Hardly a month goes by that I do not receive a phone call from someone I know or someone who thinks they know me asking me to tell them how to get out of jury duty. The story is always the same – they are too busy and cannot afford to waste their time sitting around the courthouse all day when they probably would not be selected to serve anyway.
So too, my answer is always the same, and it is not the one they were hoping to hear. The short answer is that they should answer the Court’s summons and do their civic duty. Usually the short answer is followed by a long lecture about the reason why they should serve.
In a day when every politician, talk show host, TV commentator and political crackpot tries to tell us what the Founding Fathers intended for us to do or believe, one only has to look to the literal language of the Declaration of Independence, the U.S. Constitution and the Bill of Rights appended thereto to realize that Mr. Madison, Mr. Jefferson, Mr. Adams and Mr. Franklin, et al. believed that the right to trial by jury was so fundamental and precious to a democratic society that it was worth launching a revolution over, worth dying for and worth protecting in our most important founding document.
With all its imperfections, trial by jury in both criminal and civil cases has served this country well for over 200 years and has made our justice system the envy of the world. It is democracy in its simplest and purest form. When disputes arise between citizens or between citizens and their government, those disputes are decided by small groups of fellow citizens, chosen at random, to listen to the evidence and vote on who is right and who is wrong and on what should be done to insure that justice is served.
The jury system levels the playing field between the rich and the poor and between the powerful and the vulnerable. It allows ordinary citizens, by their verdicts, to establish the standard of conduct and responsibility to be expected in their own community, and in so doing, influences the policies and decisions of the government, the business community, the professions and the population as a whole.
It should come as no surprise that the right to trial by jury does not exist in places like Russia, China, Syria, or Iran. It also should come as no surprise that this precious right is under attack in our own country by powerful interest groups on behalf of certain business interests or professional groups who would love to be exempt from responsibility for the consequences of their conduct. Every day these groups chip away at this precious right with sophisticated propaganda, well-financed lobby efforts and so-called lawsuit reform legislation.

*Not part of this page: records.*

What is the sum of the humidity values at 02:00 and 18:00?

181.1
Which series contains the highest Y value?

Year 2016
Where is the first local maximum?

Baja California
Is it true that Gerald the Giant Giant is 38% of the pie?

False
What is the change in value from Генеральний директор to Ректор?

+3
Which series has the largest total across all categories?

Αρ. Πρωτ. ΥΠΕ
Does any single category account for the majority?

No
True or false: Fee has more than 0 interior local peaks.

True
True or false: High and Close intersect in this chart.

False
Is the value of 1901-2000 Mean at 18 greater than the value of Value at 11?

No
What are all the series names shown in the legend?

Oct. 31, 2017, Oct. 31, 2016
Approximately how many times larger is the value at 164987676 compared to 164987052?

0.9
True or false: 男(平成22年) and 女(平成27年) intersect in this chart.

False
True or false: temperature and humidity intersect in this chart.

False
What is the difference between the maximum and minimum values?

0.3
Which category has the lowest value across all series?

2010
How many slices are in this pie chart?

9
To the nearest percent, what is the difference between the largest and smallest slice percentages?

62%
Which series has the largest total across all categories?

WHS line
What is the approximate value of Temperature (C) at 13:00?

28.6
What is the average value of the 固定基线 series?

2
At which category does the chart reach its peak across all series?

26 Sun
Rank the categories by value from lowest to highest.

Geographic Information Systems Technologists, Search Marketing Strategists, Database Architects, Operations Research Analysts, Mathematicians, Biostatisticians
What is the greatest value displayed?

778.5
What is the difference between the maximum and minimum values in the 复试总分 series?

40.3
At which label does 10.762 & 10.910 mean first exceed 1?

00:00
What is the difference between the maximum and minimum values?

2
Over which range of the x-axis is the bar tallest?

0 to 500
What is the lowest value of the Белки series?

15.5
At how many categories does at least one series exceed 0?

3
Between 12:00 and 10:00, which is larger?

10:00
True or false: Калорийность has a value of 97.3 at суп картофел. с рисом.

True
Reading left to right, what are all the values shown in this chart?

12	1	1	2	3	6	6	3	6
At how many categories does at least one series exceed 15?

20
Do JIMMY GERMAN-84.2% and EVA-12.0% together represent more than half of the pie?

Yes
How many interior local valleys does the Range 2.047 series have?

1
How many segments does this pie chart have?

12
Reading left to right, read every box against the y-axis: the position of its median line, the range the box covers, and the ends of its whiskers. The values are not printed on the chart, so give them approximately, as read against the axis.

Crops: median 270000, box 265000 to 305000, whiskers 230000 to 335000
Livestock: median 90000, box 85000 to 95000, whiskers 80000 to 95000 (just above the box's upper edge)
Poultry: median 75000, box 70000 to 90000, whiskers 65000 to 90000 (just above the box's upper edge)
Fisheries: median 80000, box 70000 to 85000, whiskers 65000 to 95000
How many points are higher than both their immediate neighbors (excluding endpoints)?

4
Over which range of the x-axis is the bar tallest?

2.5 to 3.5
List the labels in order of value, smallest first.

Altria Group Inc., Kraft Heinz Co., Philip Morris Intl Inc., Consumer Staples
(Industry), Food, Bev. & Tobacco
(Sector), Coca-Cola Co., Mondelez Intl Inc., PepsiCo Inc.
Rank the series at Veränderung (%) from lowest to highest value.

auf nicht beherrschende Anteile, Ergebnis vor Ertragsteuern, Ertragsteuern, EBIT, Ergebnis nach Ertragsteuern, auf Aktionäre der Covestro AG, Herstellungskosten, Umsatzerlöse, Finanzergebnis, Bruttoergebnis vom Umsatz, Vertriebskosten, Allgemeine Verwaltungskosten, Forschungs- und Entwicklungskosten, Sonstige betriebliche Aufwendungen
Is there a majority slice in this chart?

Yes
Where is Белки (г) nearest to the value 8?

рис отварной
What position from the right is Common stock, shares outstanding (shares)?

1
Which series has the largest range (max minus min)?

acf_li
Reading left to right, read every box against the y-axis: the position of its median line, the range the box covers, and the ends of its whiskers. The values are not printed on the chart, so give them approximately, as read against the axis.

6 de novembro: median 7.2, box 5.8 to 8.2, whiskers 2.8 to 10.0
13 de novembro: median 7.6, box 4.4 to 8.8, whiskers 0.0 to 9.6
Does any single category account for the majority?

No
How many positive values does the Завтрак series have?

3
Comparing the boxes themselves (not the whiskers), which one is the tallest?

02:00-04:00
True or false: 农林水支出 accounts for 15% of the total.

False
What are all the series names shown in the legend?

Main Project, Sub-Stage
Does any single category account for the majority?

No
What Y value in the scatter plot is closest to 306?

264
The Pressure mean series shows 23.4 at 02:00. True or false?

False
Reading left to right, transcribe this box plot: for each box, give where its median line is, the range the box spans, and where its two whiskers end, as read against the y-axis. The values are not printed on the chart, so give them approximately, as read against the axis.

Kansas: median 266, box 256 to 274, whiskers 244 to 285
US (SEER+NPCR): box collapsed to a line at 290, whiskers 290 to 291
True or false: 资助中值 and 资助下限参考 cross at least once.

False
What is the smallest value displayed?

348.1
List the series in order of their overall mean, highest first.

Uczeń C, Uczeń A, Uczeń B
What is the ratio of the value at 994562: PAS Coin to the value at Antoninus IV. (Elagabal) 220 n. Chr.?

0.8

The way to fight these efforts is by casting educated and informed votes at the ballot box and by performing our civic duty to show up at the courthouse for jury service when called rather than look for excuses not to serve. My good friend, Judge Jim Ammerman, in Marshall, Texas begins every trial by thanking the jury panel for being there and informing them that, in his opinion, answering the call to jury duty is second only to those who answer the call to military duty and those who provide us with police and fire protection. I am confident that the Founding Fathers would agree.